A man who alleged he was abused by a pedophile ring involving prominent people in the British government, including a former PM, has been jailed for 18 years.
A man who falsely claimed he was abused by members of a paedophile ring at the heart of the British government has been sentenced to 18 years in prison.
Carl Beech, 51, was the key witness in a prominent investigation of sexual abuse and slaying allegations involving British politicians, military generals, and senior officials in the intelligence services.
Beech was convicted of perverting the course of justice, fraud, voyeurism and possession of indecent images.
"He derived sexual pleasure from graphically describing the violent sexual abuse of young boys," prosecutor Tony Badenoch said of Beech's motives.
"He enjoyed the attention and celebrity."
Beech approached police in 2012 with a fantastic tale of drugs, sex and power at the higher echelons of power. It was a sensitive time in Britain, coming amid a wave of revelations that entertainer Jimmy Savile, a popular BBC presenter between the 1960s and early 2000s, had sexually abused hundreds of children and women at the height of his career.
London's Metropolitan Police service spent GBP2 million to investigate the "VIP ring" that Beech alleged was active in the late 1970s and early 80s.
Though the stories were completely fabricated, he managed to convince senior police officers, journalists and politicians he was a genuine victim.

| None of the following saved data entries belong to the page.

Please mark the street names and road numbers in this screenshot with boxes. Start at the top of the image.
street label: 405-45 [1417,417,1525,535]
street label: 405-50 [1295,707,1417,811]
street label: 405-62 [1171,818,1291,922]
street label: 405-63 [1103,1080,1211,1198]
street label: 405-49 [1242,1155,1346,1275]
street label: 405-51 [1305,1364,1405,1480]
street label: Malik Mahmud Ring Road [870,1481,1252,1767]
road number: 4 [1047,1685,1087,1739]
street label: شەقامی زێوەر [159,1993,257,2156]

The people he falsely accused as his abusers included former Prime Minister Edward Heath, former Home Secretary Leon Brittan and a retired head of the army, Edwin Bramall.

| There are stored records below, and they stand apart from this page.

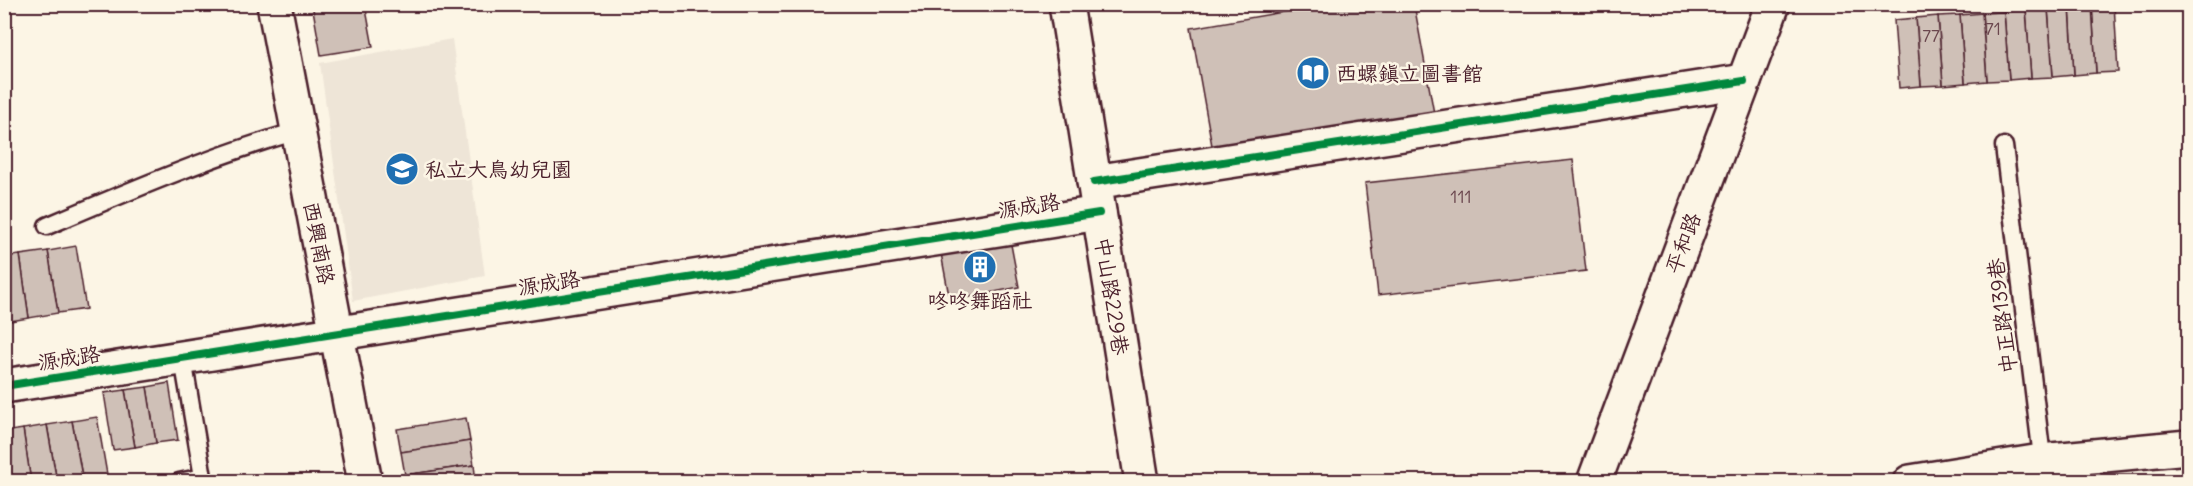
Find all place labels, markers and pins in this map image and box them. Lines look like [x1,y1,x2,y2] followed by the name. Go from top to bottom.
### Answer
[1295,55,1331,91] library icon: 西螺鎮立圖書館
[1336,60,1483,87] place label: 西螺鎮立圖書館
[384,151,420,187] school or university icon: 私立大鳥幼兒園
[425,156,572,183] place label: 私立大鳥幼兒園
[962,249,998,285] building icon: 咚咚舞蹈社
[928,287,1033,314] place label: 咚咚舞蹈社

A lawyer, Drew Pettifer, read a statement the 81-year-old Bramall made about the "monstrous allegations" before Beech's trial because he was not sure he would live through the proceedings.
He described having his house searched by 20 police officers while his wife was seriously ill in bed. His wife died without seeing his name cleared.
"I thought I could be hurt no more," Bramall said. "I was never as badly wounded in all my time in the military as I was by the allegations."
When doubts arose about Beech's credibility in 2016, police searched his home and discovered hundreds of images of children being sexually abused and he had installed a camera in a toilet to film a young boy.
London police came under widespread criticism for the investigation, which closed in 2016 without making a single arrest.